Carbonated Water and Weight Loss
Woman drinking carbonated water. Photo Credit Shuji Kobayashi/The Image Bank/Getty Images

Your body weight is the result of a variety of factors – genetics, your overall health, lifestyle, stress, dietary choices and eating patterns -- all influence the number you see on the scale. It makes sense that there’s no single, magic bullet for successful weight loss. Setting consistent, healthy dietary patterns can go a long way toward reaching weight loss goals, however, and the beverages you drink are as much a part of that formula as the foods you eat. Ditching soda and opting for water -- carbonated or not -- is a step in the right direction.

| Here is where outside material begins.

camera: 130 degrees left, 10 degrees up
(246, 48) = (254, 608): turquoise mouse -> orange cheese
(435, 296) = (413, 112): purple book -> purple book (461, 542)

Carbonated Water Is Filling

Carbonated water, also known as sparkling water, is made by adding carbon dioxide to water under pressure. Carbon dioxide, a weak carbonic acid, is responsible for the drink’s trademark fizz. These fizzy bubbles offer more than refreshment, however – they take up space in your stomach. A 2012 study published in the Journal of Nutritional Science and Vitaminology found that drinking carbonated water on an empty stomach is significantly more filling than drinking plain water. The study’s authors suggest this may be because carbonated water increases gastric activity as well as heart rate -- both of which can contribute to feelings of fullness. Although its ability to satiate is relatively short-term, the benefits are clear – drinking carbonated water may fill you up enough to help you avoid unplanned snacking.

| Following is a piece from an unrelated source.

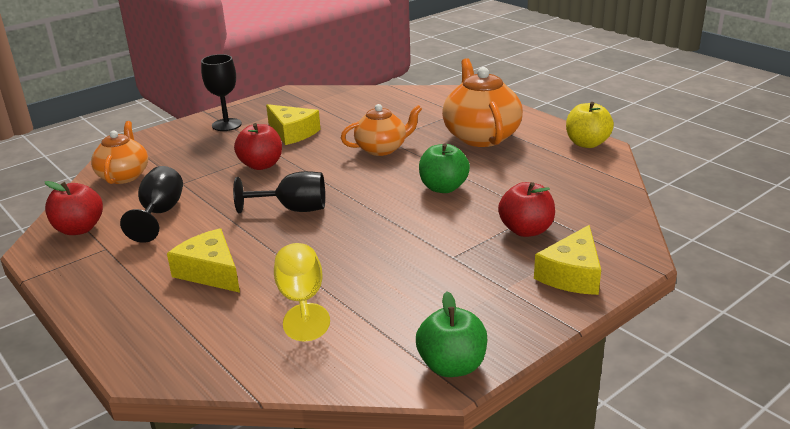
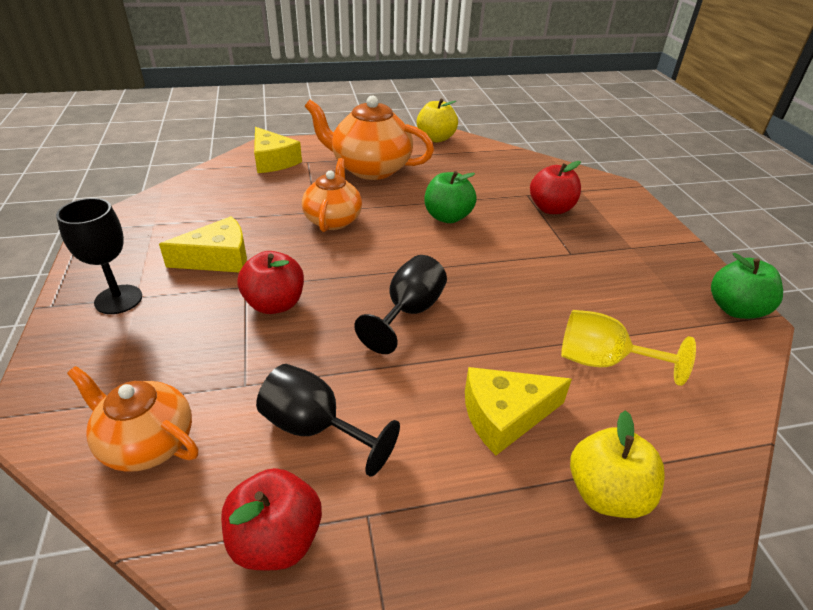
camera: 65 degrees left, 10 degrees up
(160, 325) = (606, 493): none -> yellow apple
(572, 274) = (627, 215): yellow cheese -> yellow cheese (273, 161)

Plain Water Is Filling, Too

Although science has revealed that carbonated water is more filling than regular, or still, water when consumed on an empty stomach, plain water is just as useful at promoting weight loss. A randomized controlled trial published in 2015 in the journal Obesity found that drinking water before eating – specifically, drinking 2 cups of water about 30 minutes before a meal – can reduce the number of calories you’ll consume in that meal, by an average of 40 calories per meal, or 200 calories a day. Drinking water after you eat may also benefit your weight loss efforts. A study published in the American Journal of Clinical Nutrition in 2015 found that opting for water over diet beverages after mealtime is more likely to lead to greater weight loss.

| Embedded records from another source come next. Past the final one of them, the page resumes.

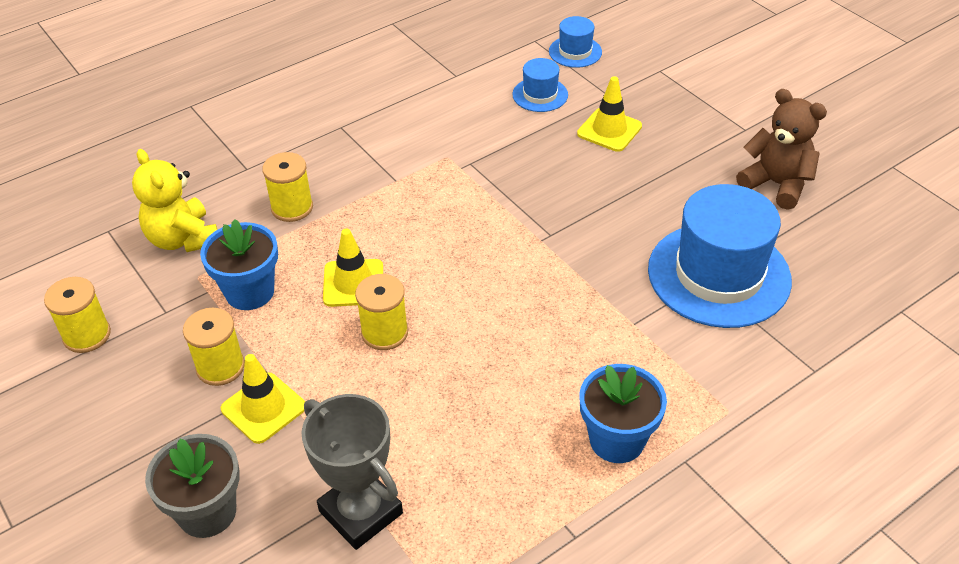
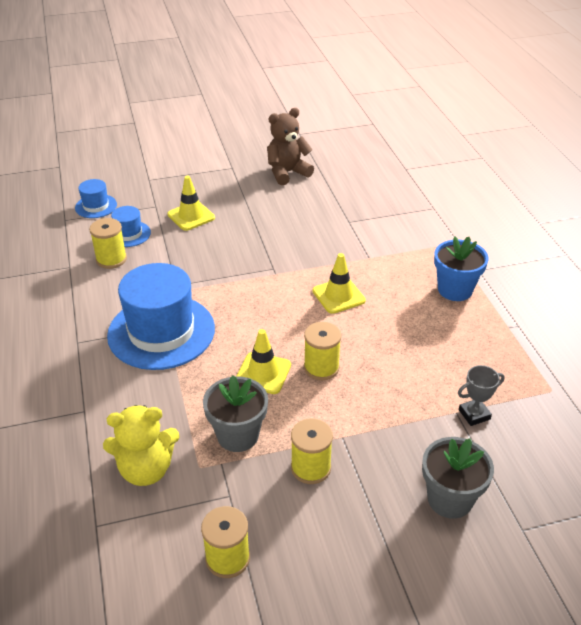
camera: 70 degrees left, 5 degrees down
(250, 292) = (238, 435): blue flower pot -> grey flower pot
(263, 408) = (364, 449): yellow traffic cone -> yellow traffic cone (338, 296)
(292, 208) = (155, 391): yellow spool -> yellow spool (111, 259)
(361, 512) = (474, 414): grey trophy -> grey trophy, size x0.55
(719, 275) = (347, 215): blue hat -> blue hat (161, 332)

Gas Bubbles: Benefit or Bother?

All things being equal, carbonated water is arguably most helpful for those who are trying to lose weight, in part, by giving up soft drinks. Such high-calorie, sugary beverages appeal to consumers for a variety of reasons, including their satisfying fizz. Drinking carbonated water lets reformed soda drinkers experience the same refreshing bubbles, without the calories or added sugars, which may ultimately make it easier to defeat soda cravings. For those who were never in the habit of drinking soda or any other carbonated beverage, however, plain water is probably a better dietary choice. Drinking carbonated water – particularly when you’re not used to the effects of carbonation – can leave you feeling bloated and gassy, rather than satisfied or full.

Long-Term Sustainability for Weight Loss

The Harvard T.H. Chan School of Public Health calls water the best beverage you can drink, coming in ahead of other healthy choices like unsweetened coffee and tea. There’s no doubt that drinking water – whether carbonated or plain – promotes weight loss, but making the most of this healthy habit means it has to be sustainable for you. If you don’t like plain water, use carbonated water to establish your new dietary routine. You can add citrus slices, mint sprigs or a splash of fruit juice to help you transition from other beverages. Once water becomes your beverage of choice, try switching out the carbonated variety for filtered tap water. Knowing that plain water is inexpensive and convenient can help you make drinking it into a lifelong habit for good health.